My Father loves the Bible, so every time I visit, I read Scripture from my phone and watch him nod his head in agreement. My Father’s mind and body may have Alzheimer’s, but his spirit does not. So when I recite the Psalms of David or stories of Jesus, he listens intently with a focused gaze. It’s like I’m standing at mile 20 of the marathon known as Alzheimer’s, handing him a cup of cold water that he gulps eagerly. He is always thirsty for the Word.

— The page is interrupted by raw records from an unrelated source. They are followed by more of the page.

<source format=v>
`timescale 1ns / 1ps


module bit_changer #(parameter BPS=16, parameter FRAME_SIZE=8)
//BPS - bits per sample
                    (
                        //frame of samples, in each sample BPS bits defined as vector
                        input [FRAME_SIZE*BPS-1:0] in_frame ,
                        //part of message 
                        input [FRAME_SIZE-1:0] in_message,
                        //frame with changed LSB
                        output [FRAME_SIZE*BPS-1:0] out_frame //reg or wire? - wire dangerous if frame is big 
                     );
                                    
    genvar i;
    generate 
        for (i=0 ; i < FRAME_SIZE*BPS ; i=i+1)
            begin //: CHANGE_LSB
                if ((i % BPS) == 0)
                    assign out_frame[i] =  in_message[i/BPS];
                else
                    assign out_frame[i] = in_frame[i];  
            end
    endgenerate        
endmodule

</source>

Mom slathers on lotion for his dry skin and then pores over his face and arms, like a mother monkey grooming her child. As always, he patiently waits for her ritual to end, grateful for her attention. Sometimes the visit is especially meaningful. On my Father’s 82nd birthday we celebrated with a cake and balloons, while he couldn’t help but sing along to ‘Happy Birthday’ and then blew out the candles.
During one visit when he was particularly quiet, I pulled up one of the 167 videos on my phone of my Father singing and clapping along with Kevin Hyde on the piano at Grace Arbor. It only took a few seconds for the familiar music to pull him out of his solemnity. He began clapping his hands to ‘Hound Dog’ and ‘Ring of Fire’, and then sang along to ‘Let Me Call You Sweetheart’.
I’ll wheel him around the courtyard to drink in the fresh spring air and feel the sun warm his face. We’ll click a few pictures, take a couple of videos and shower him with hugs before we pray with him to end our visit.
I see other residents who can no longer speak, and my heart aches with the knowledge that I am blessed to still reach down that rabbit hole and pull my Father out. I don’t know how long that will be the case, but I will be grateful for every single word he speaks, every hand clap, every nod to Scripture, every time his face lights up and every candle he blows out. And no matter his condition, as long as he’s still breathing, I will always chase after him.